Caglostro was banished from France by order of Louis XVI, and departed for England and later for Rome, where he met two people who proved to be spies of the Inquisition. On December 27, 1789, Cagliostro was arrested for attempting to found a Masonic lodge in Rome and was imprisoned in the Castel Sant'Angelo. He was tried and convicted of heresy, witchcraft, and Freemasonry and sentenced to death. In 1791, the sentence was commuted to life imprisonment at the Forte di San Leo, where Cagliostro would die from a stroke on August 26, 1795.

 
Goethe

Goethe wrote about the court proceedings in Verdun in October 1792 in his war diary Campaign in France: The shock caused by that trial shook the state to its foundations and destroyed respect for the queen and the upper classes in general. Unfortunately, everything discussed only clarified the terrible ruin in which the court and the more distinguished were caught up.

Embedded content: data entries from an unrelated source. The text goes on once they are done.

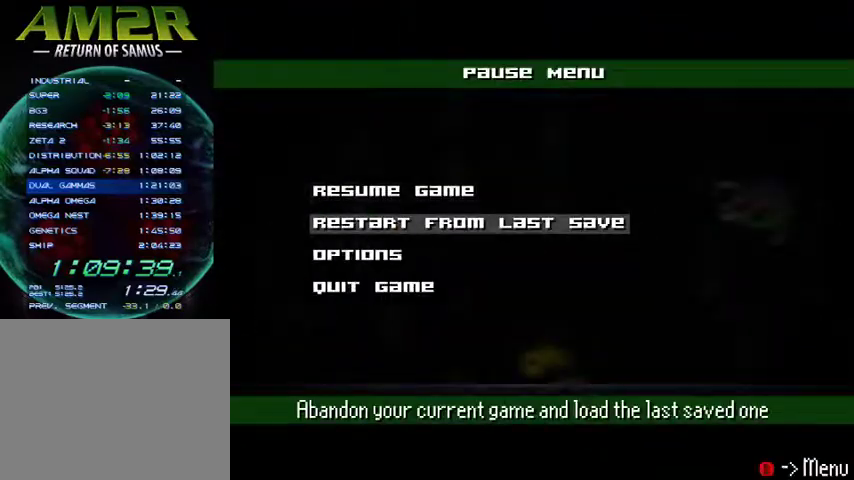
{"buttons": [], "right_stick": "center", "events": [[67, "DPAD_DOWN", "up"], [100, "CROSS", "down"], [400, "CROSS", "up"]]}
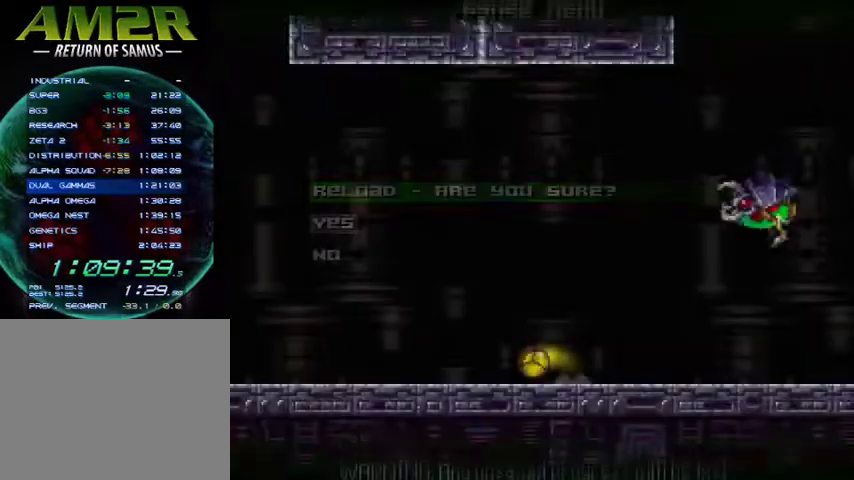
{"buttons": [], "right_stick": "center", "events": []}
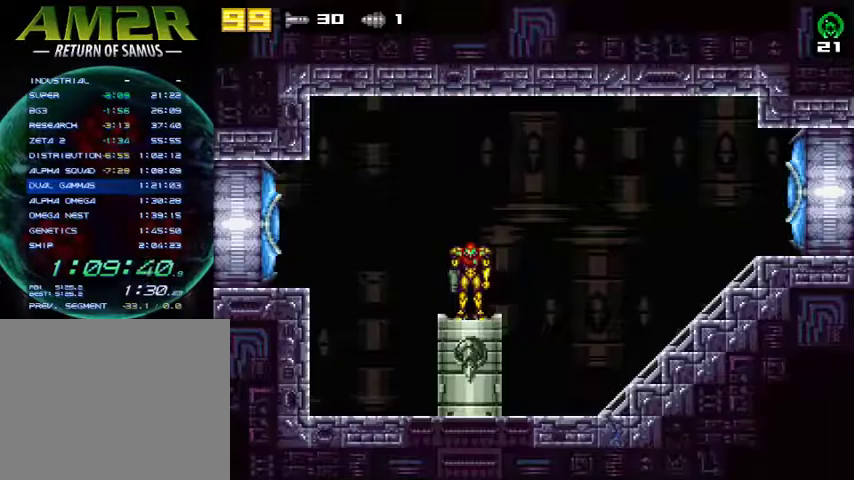
{"buttons": [], "right_stick": "center", "events": []}
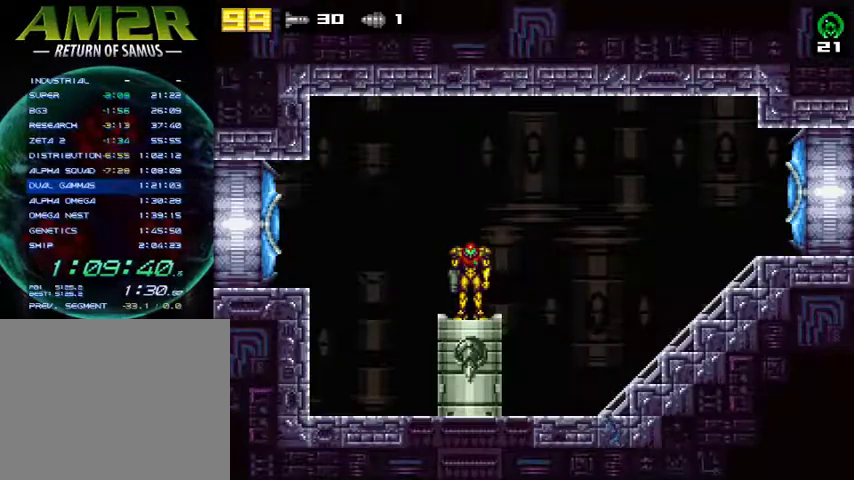
{"buttons": [], "right_stick": "center", "events": []}
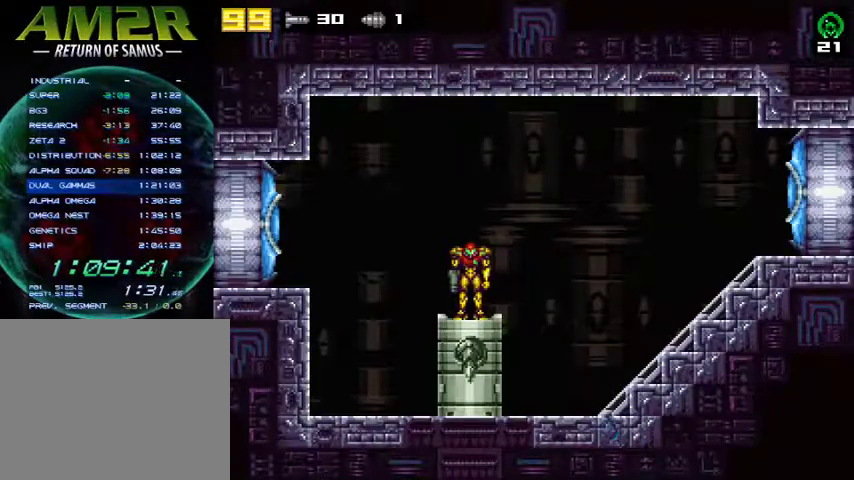
{"buttons": [], "right_stick": "center", "events": []}
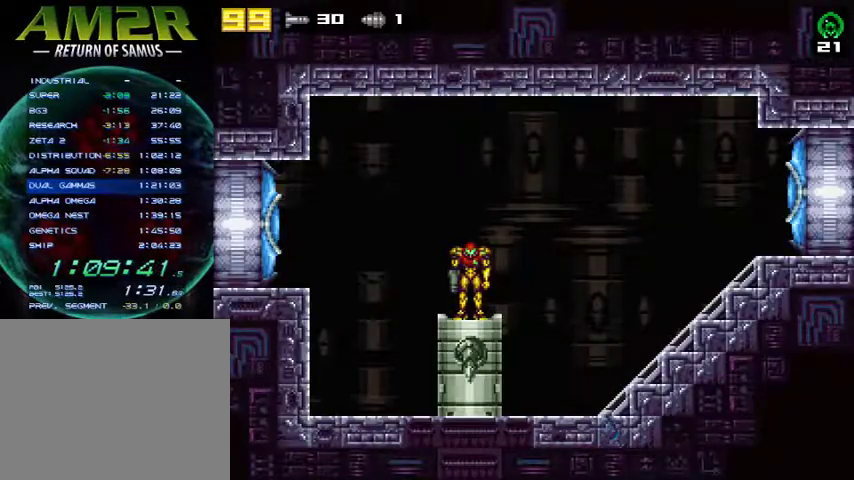
{"buttons": [], "right_stick": "center", "events": []}
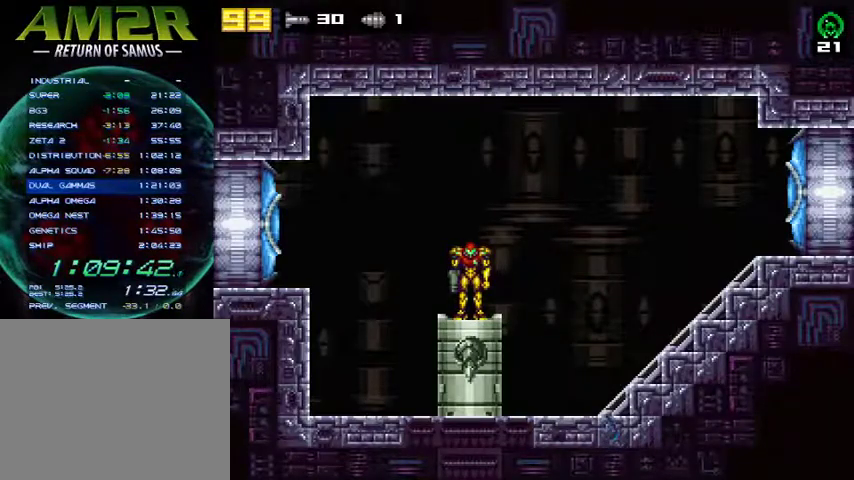
{"buttons": [], "right_stick": "center", "events": []}
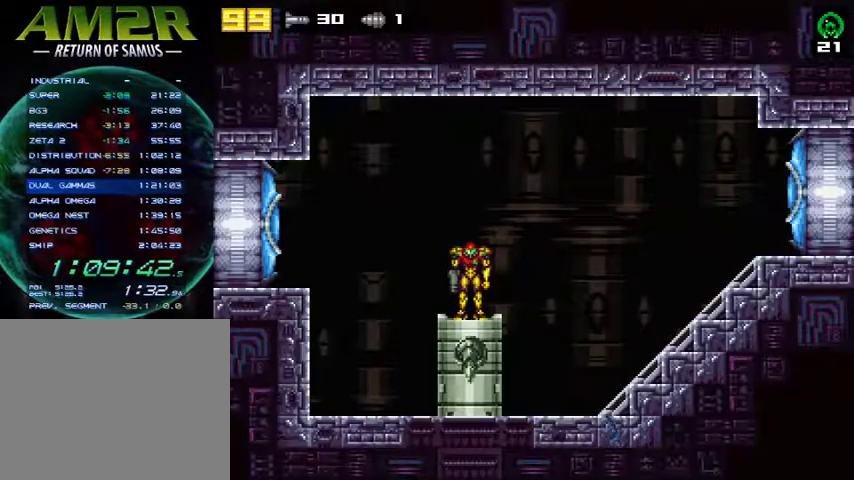
{"buttons": [], "right_stick": "center", "events": []}
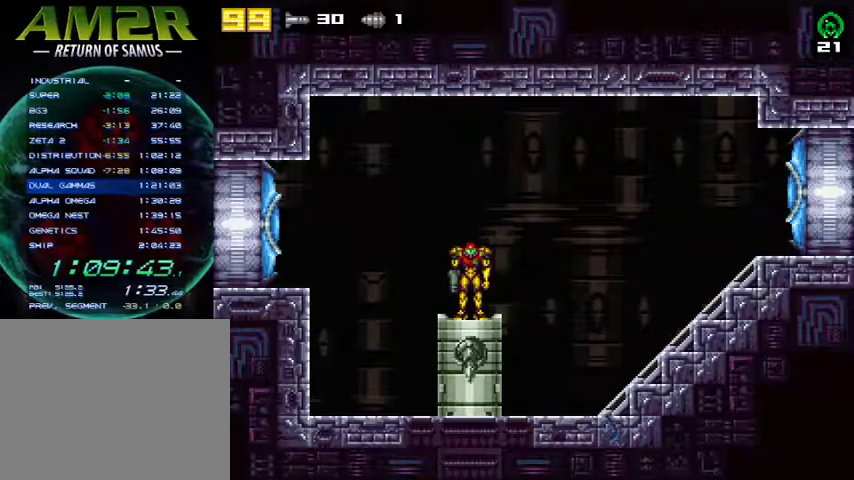
{"buttons": [], "right_stick": "center", "events": []}
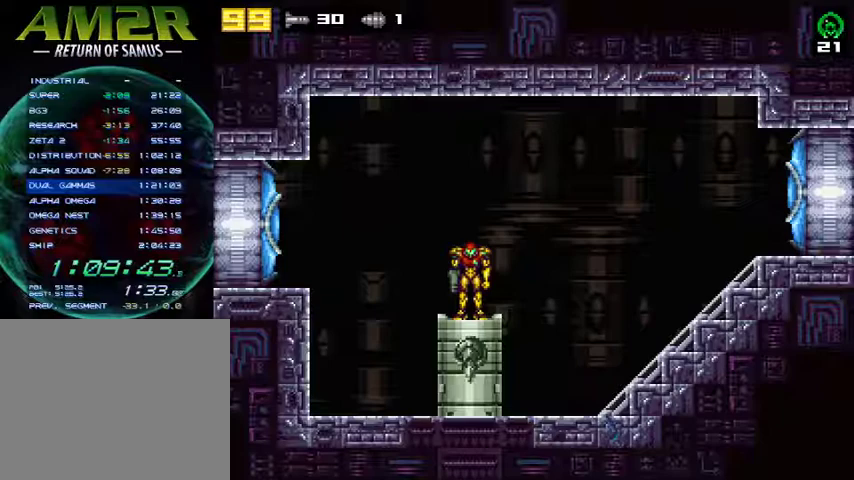
{"buttons": [], "right_stick": "center", "events": []}
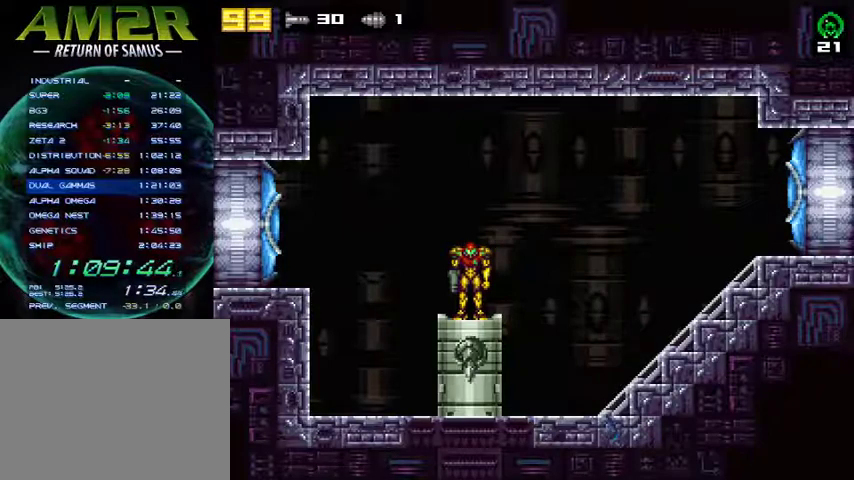
{"buttons": [], "right_stick": "center", "events": []}
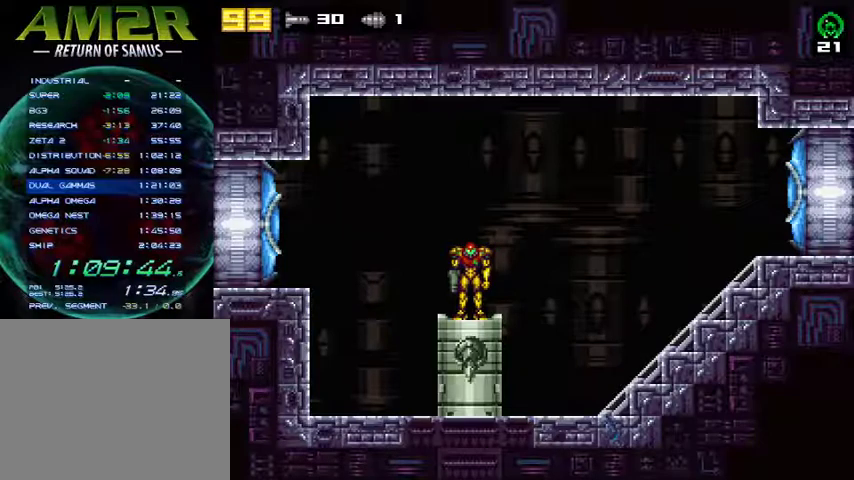
{"buttons": ["CROSS", "DPAD_LEFT"], "right_stick": "center", "events": [[33, "DPAD_LEFT", "down"], [300, "CROSS", "down"]]}
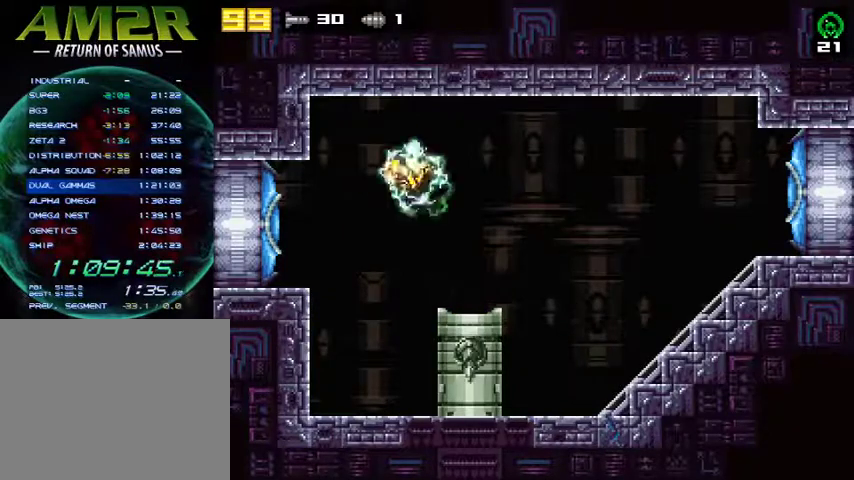
{"buttons": ["R2", "DPAD_LEFT"], "right_stick": "center", "events": [[100, "CROSS", "up"], [333, "SQUARE", "down"], [400, "R2", "down"], [467, "SQUARE", "up"]]}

A little later, on the return journey from the campaign to Weimar in November in Münster, Goethe wrote: As early as 1785, the story of the necklace frightened me like the head of Gorgone. Through this outrageous criminal act, I saw the dignity of majesty undermined and destroyed in advance, and all subsequent steps from that time on, unfortunately, all too much confirmed the terrible forebodings. I carried them with me to Italy and brought them back even more sharply.

When Goethe wrote this, his trip to Italy (September 1786 - May 1788) was already long behind him. On April 18, 1787, in Palermo - Goethe was 38 years old at the time - he was seized by a voyeuristic desire to visit the Balsamo family. He did everything he could to see them and learned from a local clerk who acted as his contact that Cagliostro's mother and sister were still alive.

Here is a brief summary of the family, which then lived in poor conditions in Palermo: Peter Balsamo, the father of the infamous Joseph, went bankrupt and died at age forty-five. His widow, Felicitas Balsamo, bore him another daughter, Johanna Joseph-Maria. She was married to Johann Baptista Capitummino, who fathered three children with her and died.

Shortly after my retirement, a quarter of a century ago, I read Goethe's Italian Journey. At the time, I paid little attention to the section about his visit to the Balsamos, but now my senses were sharpened.

Goethe pretended to be an Englishman to the Balsamo family and brought news of Cagliostro, who had just left the Bastille prison for London.

After re-reading the passage, I have to say that, to put it mildly, the Englishman in disguise did not behave like a gentleman when visiting the Balsamos.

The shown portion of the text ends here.